Equipamentos de apoio como esses às vezes são mais relevantes do que o próprio telescópio, segundo Helio Jaques, presidente da Sociedade Astronômica Brasileira.
“O telescópio amplia, mas o que vai ser feito com aquela informação depende do detetor. Essa câmera SPARC 4 é acoplada no foco do telescópio. Ela é capaz de medir a polarização da luz. Ela tem a ver com o fenômeno físico que aquele objeto está emitindo, se tem por exemplo grãos de poeira ao redor desse objeto”, diz.
Há esperanças?
Apesar das dificuldades, Corradi ressalta que a retomada do Fundo Nacional de Desenvolvimento Científico e Tecnológico (FNDCT) e editais das agências de fomento trouxeram um alento com a aprovação de projetos fundamentais para o LNA.
A construção da nova infraestrutura de laboratórios multiusuários do LNA no Parque Científico e Tecnológico de Itajubá (PCTI), cujas obras iniciarão nos próximos dias, duplicará a capacidade de atendimento a novos projetos de instrumentação científica.
O LNA planeja oferecer à comunidade científica brasileira um telescópio de 1,5 metros de diâmetro (o segundo maior em solo nacional) de última geração equipado com o Echarpe, que aumentará bastante a eficiência das observações.
“Infelizmente, o investimento atual apenas permite manter, com dificuldade, parte do parque de telescópios instalados no Brasil, mas impede a atualização adequada dos equipamentos, para mantê-los em estado de competitividade com outros telescópios de mesmo porte”, afirma o presidente da Sociedade Astronômica Brasileira (SAB), Helio J. Rocha-Pinto.
Ele enumerou a reportagem algumas soluções necessárias que contribuiriam para a eficiência de pesquisas:
- Linhas de financiamento regulares, que pudessem colocar parte da indústria brasileira na rota de desenvolver tecnologia de ponta;
- Aquisição de câmeras fotográficas digitais: conhecidas como CCD, o equipamento registra intensidade de luz, mantendo o aspecto de uma fotografia digital;
- Aplicação de ótica adaptativa: tecnologia que deforma o espelho de um telescópio em tempo real, para compensar por distorções de imagem que são geradas pela atmosfera da terra;
- Aquisição de materiais leves, que são ligas metálicas muito resistentes e necessárias para boa parte dos enormes telescópios, pois facilita o manuseio do equipamento.

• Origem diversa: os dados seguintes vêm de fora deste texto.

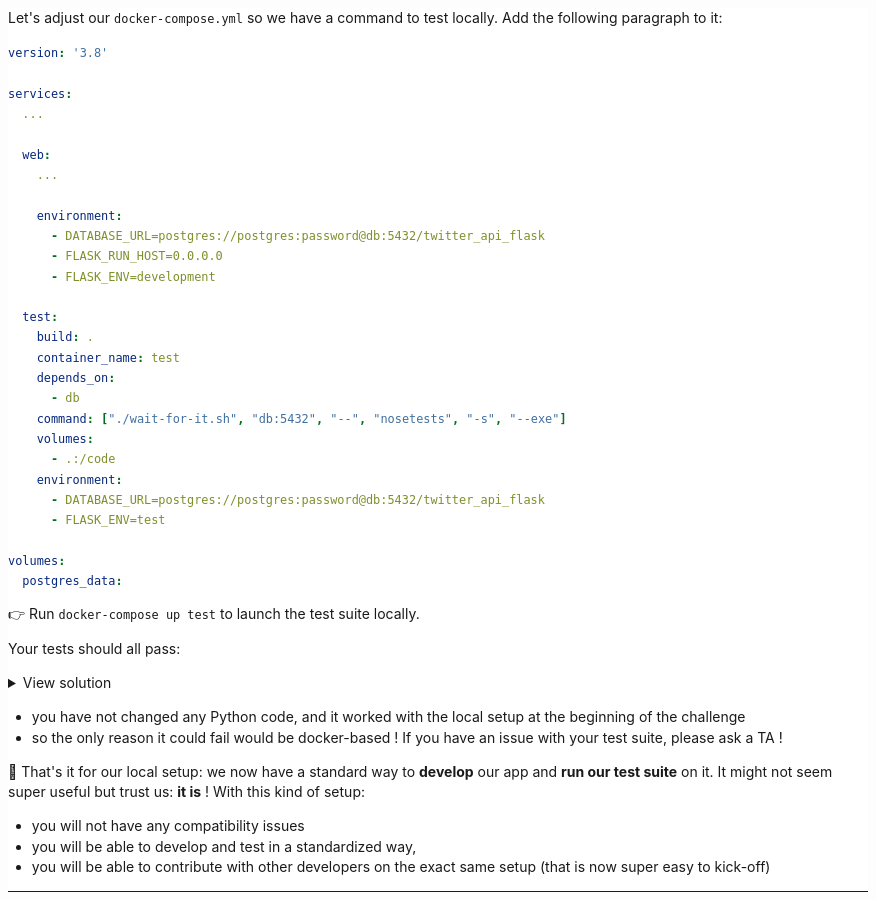 Let's adjust our `docker-compose.yml` so we have a command to test locally.
Add the following paragraph to it:

```yaml
version: '3.8'

services:
  ...

  web:
    ...

    environment:
      - DATABASE_URL=postgres://postgres:password@db:5432/twitter_api_flask
      - FLASK_RUN_HOST=0.0.0.0
      - FLASK_ENV=development

  test:
    build: .
    container_name: test
    depends_on:
      - db
    command: ["./wait-for-it.sh", "db:5432", "--", "nosetests", "-s", "--exe"]
    volumes:
      - .:/code
    environment:
      - DATABASE_URL=postgres://postgres:password@db:5432/twitter_api_flask
      - FLASK_ENV=test

volumes:
  postgres_data:
```

👉 Run `docker-compose up test` to launch the test suite locally.

Your tests should all pass:

<details><summary markdown='span'>View solution</summary></details>

* you have not changed any Python code, and it worked with the local setup at the beginning of the challenge
* so the only reason it could fail would be docker-based ! If you have an issue with your test suite, please ask a TA !


🎉 That's it for our local setup: we now have a standard way to **develop** our app and **run our test suite** on it.
It might not seem super useful but trust us: **it is** !
With this kind of setup:

* you will not have any compatibility issues
* you will be able to develop and test in a standardized way,
* you will be able to contribute with other developers on the exact same setup (that is now super easy to kick-off)

---
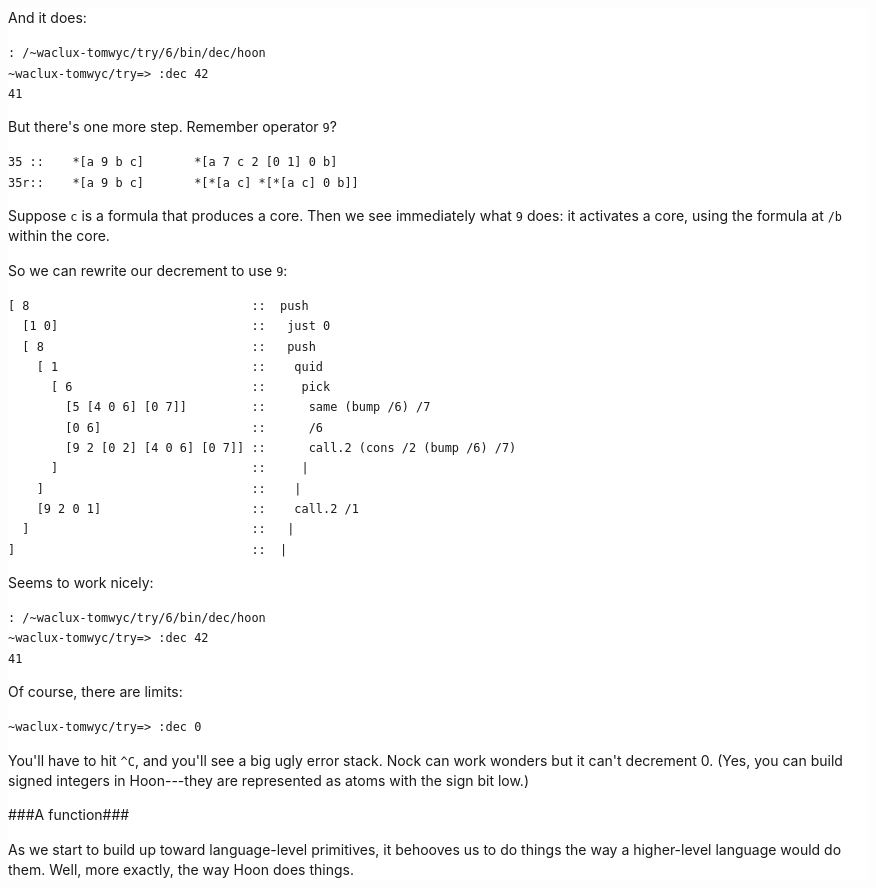 And it does:

```text
: /~waclux-tomwyc/try/6/bin/dec/hoon
~waclux-tomwyc/try=> :dec 42
41
```

But there's one more step.  Remember operator `9`?

```text
35 ::    *[a 9 b c]       *[a 7 c 2 [0 1] 0 b]
35r::    *[a 9 b c]       *[*[a c] *[*[a c] 0 b]]
```

Suppose `c` is a formula that produces a core.  Then we see
immediately what `9` does: it activates a core, using the formula
at `/b` within the core.

So we can rewrite our decrement to use `9`:

```text
[ 8                               ::  push
  [1 0]                           ::   just 0
  [ 8                             ::   push
    [ 1                           ::    quid
      [ 6                         ::     pick
        [5 [4 0 6] [0 7]]         ::      same (bump /6) /7
        [0 6]                     ::      /6
        [9 2 [0 2] [4 0 6] [0 7]] ::      call.2 (cons /2 (bump /6) /7)
      ]                           ::     |
    ]                             ::    |
    [9 2 0 1]                     ::    call.2 /1
  ]                               ::   |
]                                 ::  |
```

Seems to work nicely:

```text
: /~waclux-tomwyc/try/6/bin/dec/hoon
~waclux-tomwyc/try=> :dec 42
41
```

Of course, there are limits:

```text
~waclux-tomwyc/try=> :dec 0
```

You'll have to hit `^C`, and you'll see a big ugly error stack.
Nock can work wonders but it can't decrement 0.  (Yes, you can
build signed integers in Hoon---they are represented as atoms
with the sign bit low.)

###A function###

As we start to build up toward language-level primitives, it
behooves us to do things the way a higher-level language would do
them.  Well, more exactly, the way Hoon does things.

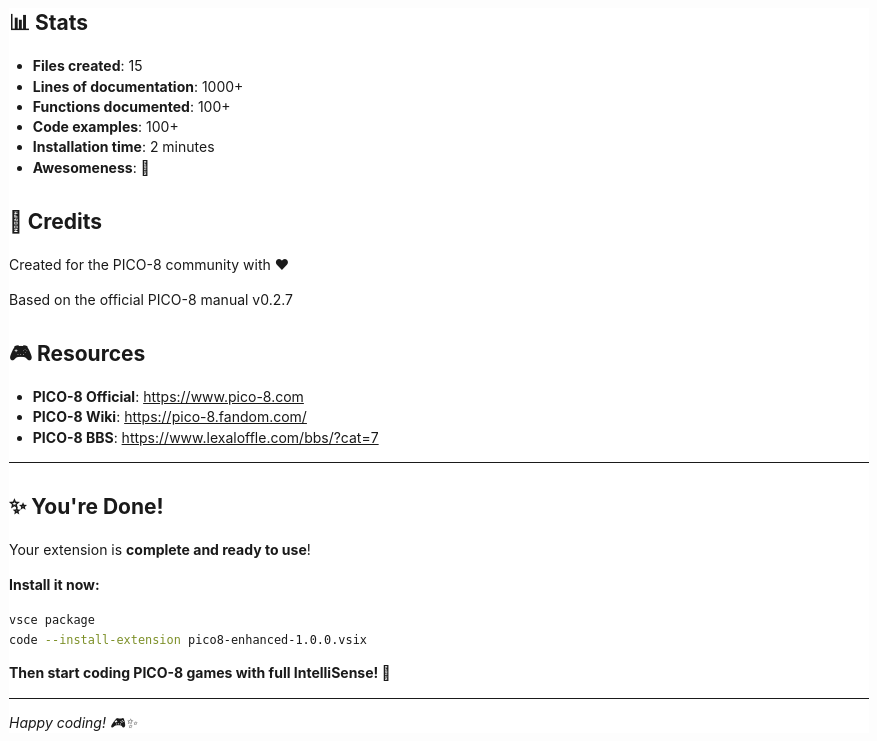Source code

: ## 📊 Stats

- **Files created**: 15
- **Lines of documentation**: 1000+
- **Functions documented**: 100+
- **Code examples**: 100+
- **Installation time**: 2 minutes
- **Awesomeness**: 💯

## 🙏 Credits

Created for the PICO-8 community with ❤️

Based on the official PICO-8 manual v0.2.7

## 🎮 Resources

- **PICO-8 Official**: https://www.pico-8.com
- **PICO-8 Wiki**: https://pico-8.fandom.com/
- **PICO-8 BBS**: https://www.lexaloffle.com/bbs/?cat=7

---

## ✨ You're Done!

Your extension is **complete and ready to use**!

**Install it now:**
```bash
vsce package
code --install-extension pico8-enhanced-1.0.0.vsix
```

**Then start coding PICO-8 games with full IntelliSense! 🚀**

---

*Happy coding! 🎮✨*

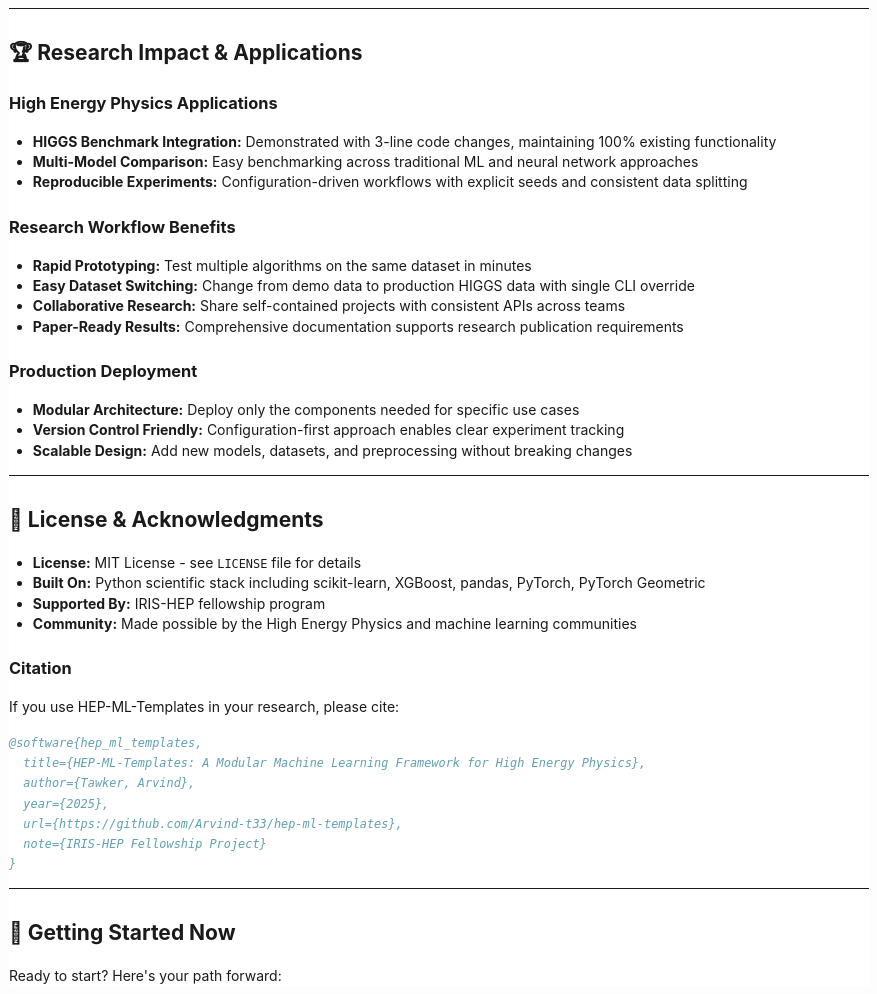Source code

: 
---

## 🏆 Research Impact & Applications

### **High Energy Physics Applications**
- **HIGGS Benchmark Integration:** Demonstrated with 3-line code changes, maintaining 100% existing functionality
- **Multi-Model Comparison:** Easy benchmarking across traditional ML and neural network approaches
- **Reproducible Experiments:** Configuration-driven workflows with explicit seeds and consistent data splitting

### **Research Workflow Benefits**
- **Rapid Prototyping:** Test multiple algorithms on the same dataset in minutes
- **Easy Dataset Switching:** Change from demo data to production HIGGS data with single CLI override
- **Collaborative Research:** Share self-contained projects with consistent APIs across teams
- **Paper-Ready Results:** Comprehensive documentation supports research publication requirements

### **Production Deployment**
- **Modular Architecture:** Deploy only the components needed for specific use cases
- **Version Control Friendly:** Configuration-first approach enables clear experiment tracking
- **Scalable Design:** Add new models, datasets, and preprocessing without breaking changes

---

## 📄 License & Acknowledgments

- **License:** MIT License - see `LICENSE` file for details
- **Built On:** Python scientific stack including scikit-learn, XGBoost, pandas, PyTorch, PyTorch Geometric
- **Supported By:** IRIS-HEP fellowship program
- **Community:** Made possible by the High Energy Physics and machine learning communities

### **Citation**
If you use HEP-ML-Templates in your research, please cite:
```bibtex
@software{hep_ml_templates,
  title={HEP-ML-Templates: A Modular Machine Learning Framework for High Energy Physics},
  author={Tawker, Arvind},
  year={2025},
  url={https://github.com/Arvind-t33/hep-ml-templates},
  note={IRIS-HEP Fellowship Project}
}
```

---

## 🚀 Getting Started Now

Ready to start? Here's your path forward:
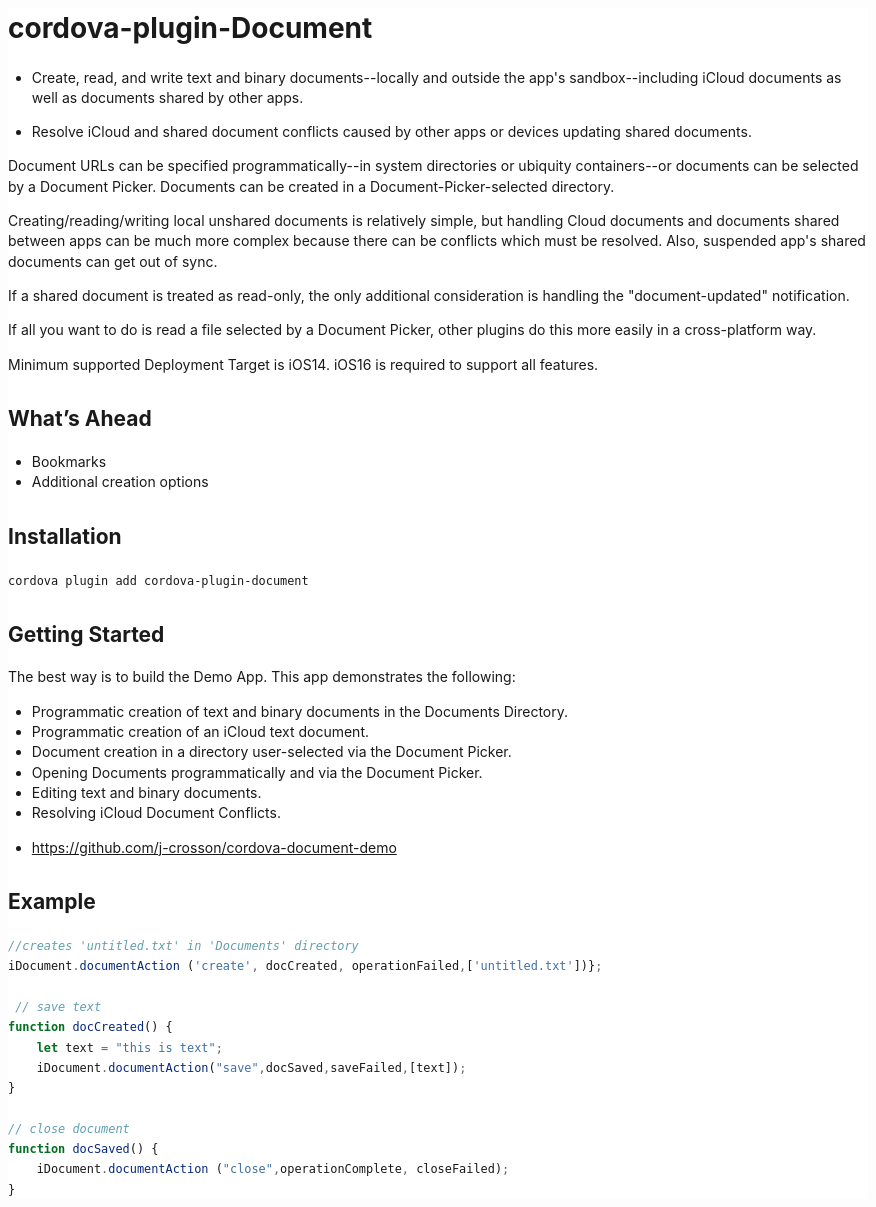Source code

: # cordova-plugin-Document

* Create, read, and write text and binary documents--locally and outside the app's sandbox--including iCloud documents as well as documents shared by other apps. 

* Resolve iCloud and shared document conflicts caused by other apps or devices updating shared documents.

Document URLs can be specified programmatically--in system directories or ubiquity containers--or documents can be selected by a Document Picker. Documents can be created in a Document-Picker-selected directory.
     
Creating/reading/writing local unshared documents is relatively simple, but handling Cloud documents and documents shared between apps can be much more complex because there can be conflicts which must be resolved. Also, suspended app's shared documents can get out of sync. 

If a shared document is treated as read-only, the only additional consideration is handling the "document-updated" notification. 

If all you want to do is read a file selected by a Document Picker, other plugins do this more easily in a cross-platform way.  

Minimum supported Deployment Target is iOS14.  iOS16 is required to support all features. 

## What’s Ahead

* Bookmarks
* Additional creation options


## Installation
```bash
cordova plugin add cordova-plugin-document
```

## Getting Started

The best way is to build the Demo App. This app demonstrates the following:

* Programmatic creation of text and binary documents in the Documents Directory.
* Programmatic creation of an iCloud text document.
* Document creation in a directory user-selected via the Document Picker.
* Opening Documents programmatically and via the Document Picker.
* Editing text and binary documents.
* Resolving iCloud Document Conflicts.  


 - https://github.com/j-crosson/cordova-document-demo


## Example

```javascript
//creates 'untitled.txt' in 'Documents' directory
iDocument.documentAction ('create', docCreated, operationFailed,['untitled.txt'])}; 

 // save text
function docCreated() {
    let text = "this is text";
    iDocument.documentAction("save",docSaved,saveFailed,[text]);
}

// close document
function docSaved() {
    iDocument.documentAction ("close",operationComplete, closeFailed);
}

```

Ele reitera que seria fundamental que o Brasil retomasse as negociações para ingresso no European Southern Observatory (ESO), iniciadas em 2010 e interrompidas desde 2016.
“Como membro do ESO, nossos astrônomos teriam acesso imediato ao maior parque de telescópios e radiotelescópios do mundo; nossa indústria poderia competir nos editais do ESO para construção de equipamentos e desenvolvimento de tecnologia, o que compensaria todo o custo da associação, pois boa parte do valor pago seria reinjetado na economia via cadeias de produção de peças e projetos”, diz.
O ESO reinscindiu o contrato com o Brasil após o país atrasar o pagamento acordado de cerca de R$ 1 bilhão, que deveria ser quitado até 2021.
O que diz o MCTI
Sobre a falta de pessoal para operar os observatórios, o Ministério de Ciência, Tecnologia e Inovação (MCTI) disse em nota a Byte:
"O Ministério da Ciência, Tecnologia e Inovação (MCTI) esclarece que foi publicada a autorização para a realização de concurso público com 814 novas vagas para o MCTI e para as entidades vinculadas. A autorização foi publicada no Diário Oficial da União no dia 10 de abril. As vagas foram divididas em três carreiras: 296 para analista em ciência e tecnologia; 253 para pesquisador e 265 para tecnologista. O objetivo é promover a reestruturação do MCTI e das unidades de pesquisa".
Sobre o Telescópio Gigante Magalhães (GMT), o órgão diz que iniciará um debate com a comunidade astronômica brasileira sobre a fração de tempo brasileiro no GMT.
"Já a adesão do Brasil ao ESO (European Southern Observatory) aguarda a sanção do presidente da República", diz o texto.